No obstante, había entre mis compañeros dos ante los que me sentía débil.
Ambos eran unos muchachos bastante ordinarios y necios. Karcsi Hódi siempre se reía a sus anchas, desconcertándome cada vez y dándome la impresión de que se estuviera riendo de mí. De ninguna forma lograba combatir aquel sentimiento molesto y explicarlo aún menos. Aunque todo el mundo puede observar en sí mismo cosas parecidas, en el caso de nadie cobran tal sentido como en el mío.
El otro era Fazekas. Ese joven grande y apático alquilaba una habitación en la casa de una bodeguera, llevaba peinado de ayudante de barbero, iba vestido con ropa polvorienta, negra y holgada, y siempre estaba pálido. Cada vez que lo miraba me sentía mal, como si me recordara algo malo.
Era como si todo indicase que en lo más profundo de mi memoria hubiera algo terrible, algo que de repente transformaría la visión de todo el mundo, solo que no sabía qué era aquello.

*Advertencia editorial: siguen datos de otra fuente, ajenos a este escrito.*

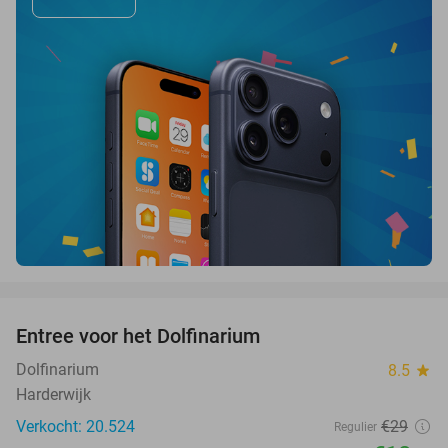
favorite_border
Entree voor het Dolfinarium
36%
Dolfinarium
8.5
star
Harderwijk
Verkocht: 20.524
€29
Regulier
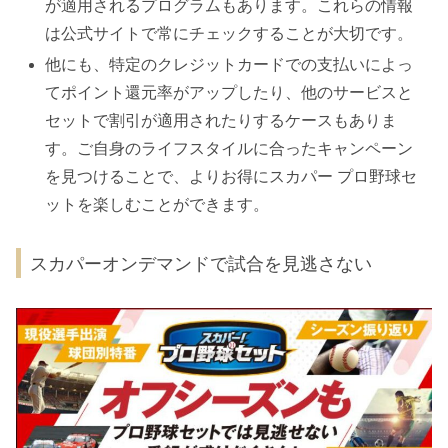
が適用されるプログラムもあります。これらの情報
は公式サイトで常にチェックすることが大切です。
他にも、特定のクレジットカードでの支払いによっ
てポイント還元率がアップしたり、他のサービスと
セットで割引が適用されたりするケースもありま
す。ご自身のライフスタイルに合ったキャンペーン
を見つけることで、よりお得にスカパー プロ野球セ
ットを楽しむことができます。
スカパーオンデマンドで試合を見逃さない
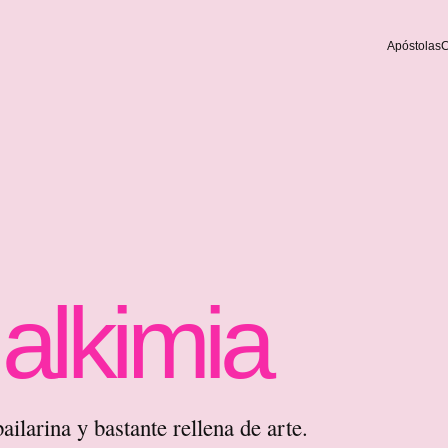
Apóstolas
C
alkimia
bailarina y bastante rellena de arte.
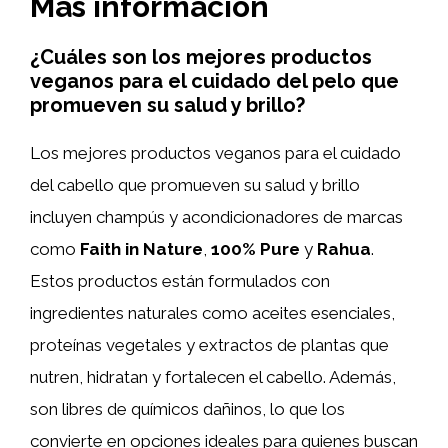
Más información
¿Cuáles son los mejores productos
veganos para el cuidado del pelo que
promueven su salud y brillo?
Los mejores productos veganos para el cuidado
del cabello que promueven su salud y brillo
incluyen champús y acondicionadores de marcas
como
Faith in Nature
,
100% Pure
y
Rahua
.
Estos productos están formulados con
ingredientes naturales como aceites esenciales,
proteínas vegetales y extractos de plantas que
nutren, hidratan y fortalecen el cabello. Además,
son libres de químicos dañinos, lo que los
convierte en opciones ideales para quienes buscan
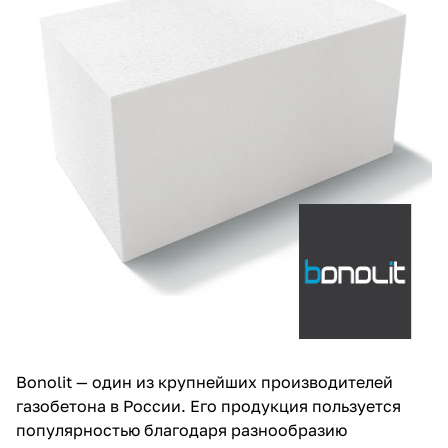
Bonolit — один из крупнейших производителей
газобетона в России. Его продукция пользуется
популярностью благодаря разнообразию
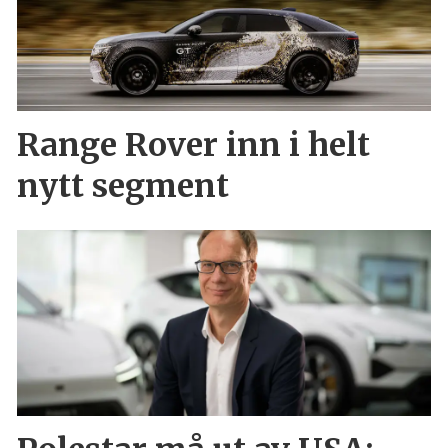
Range Rover inn i helt
nytt segment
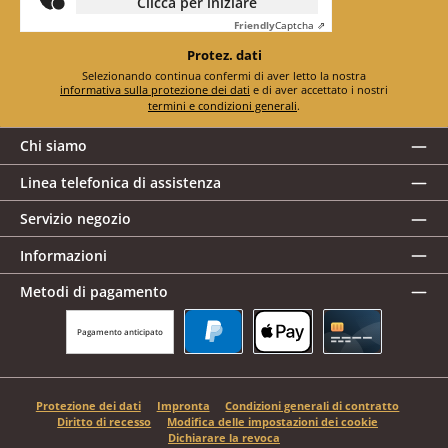
Clicca per iniziare
Friendly
Captcha ⇗
Protez. dati
Selezionando continua confermi di aver letto la nostra
informativa sulla protezione dei dati
e di aver accettato i nostri
termini e condizioni generali
.
Chi siamo
Linea telefonica di assistenza
Servizio negozio
Informazioni
Metodi di pagamento
Pagamento anticipato
PayPal
Apple Pay
Carta di credito
Protezione dei dati
Impronta
Condizioni generali di contratto
Diritto di recesso
Modifica delle impostazioni dei cookie
Dichiarare la revoca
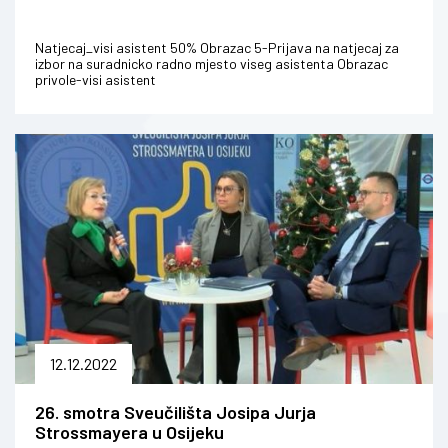
Natjecaj_visi asistent 50% Obrazac 5-Prijava na natjecaj za
izbor na suradnicko radno mjesto viseg asistenta Obrazac
privole-visi asistent
12.12.2022
26. smotra Sveučilišta Josipa Jurja
Strossmayera u Osijeku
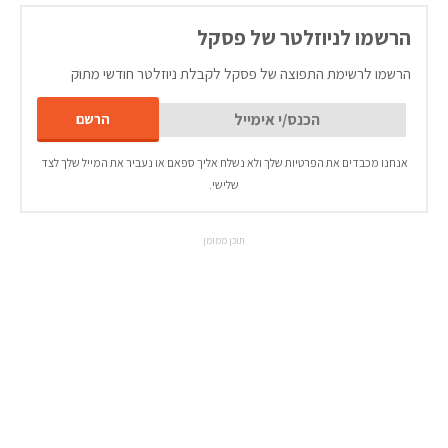
הרשמו לניוזלטר של פסקל
הרשמו לרשימת התפוצה של פסקל לקבלת ניוזלטר חודשי מתוק
אנחנו מכבדים את הפרטיות שלך ולא נשלח אליך ספאם או נעביר את המייל שלך לצד
שלישי.
תוכן ממומן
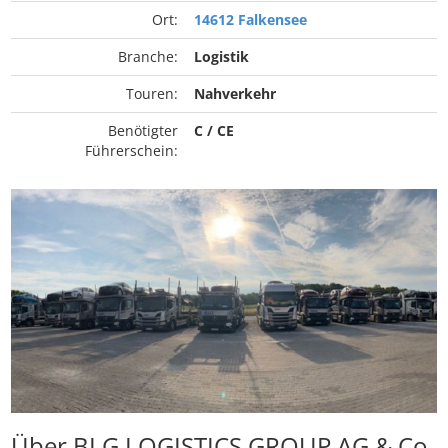
Ort:
14612 Falkensee
Branche:
Logistik
Touren:
Nahverkehr
Benötigter
C / CE
Führerschein:
Über BLG LOGISTICS GROUP AG & Co.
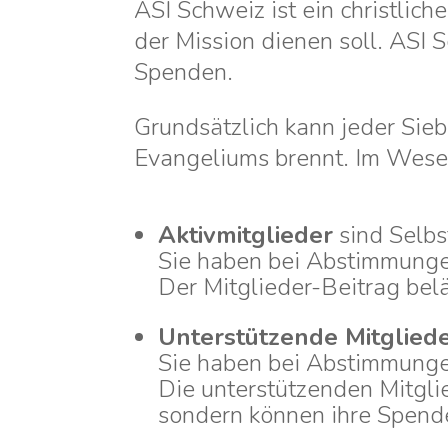
ASI Schweiz ist ein christli
der Mission dienen soll. ASI 
Spenden.
Grundsätzlich kann jeder Sie
Evangeliums brennt. Im Wesen
Aktivmitglieder
sind Selbs
Sie haben bei Abstimmunge
Der Mitglieder-Beitrag belä
Unterstützende Mitglied
Sie haben bei Abstimmunge
Die unterstützenden Mitglie
sondern können ihre Spende 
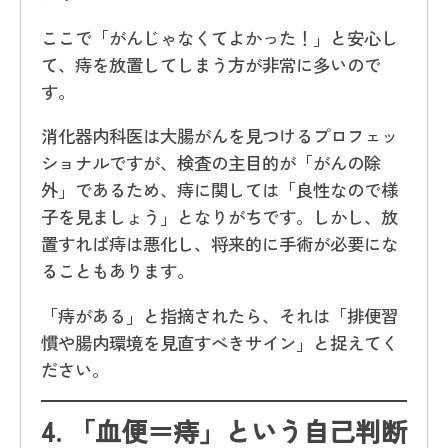
ここで「がんじゃなくてよかった！」と安心し
て、痔を放置してしまう方が非常に多いので
す。
消化器内科医は大腸がんを見つけるプロフェッ
ショナルですが、検査の主目的が「がんの除
外」であるため、痔に関しては「良性なので様
子を見ましょう」となりがちです。しかし、放
置すれば痔は悪化し、将来的に手術が必要にな
ることもあります。
「痔がある」と指摘されたら、それは「排便習
慣や腸内環境を見直すべきサイン」と捉えてく
ださい。
4.
「血便＝痔」という自己判断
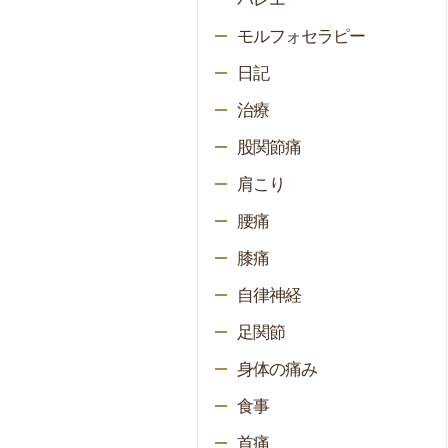
モルフォセラピー
日記
治療
股関節痛
肩こり
腰痛
膝痛
自律神経
足関節
身体の痛み
食事
首痛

Así y todo, era como un alumno más, me sentía igualmente feliz en el campo de fútbol, en la academia de baile o entre mis libros: todavía niño, alegre y jugador, y ya todo un pequeño filósofo. Me gustaban las matemáticas, todo lo que fuera difícil y riguroso, donde pudiera lucirme ante mí mismo con la agudeza de mi joven mente. Mis profesores me tenían aprecio, es más, hasta cierto punto me trataban como mis compañeros. Todos procuraban quedar bien conmigo, se avergonzaban ante mí de cualquier ignorancia o debilidad, casi tenían celos de mí y de las personas a quienes yo quería y estimaba más. Incluso me consideraban una autoridad: Miska Cúbico me llamaba a mí cada vez que salía algo que ni él mismo sabía con certeza. Así pasaba un año tras otro.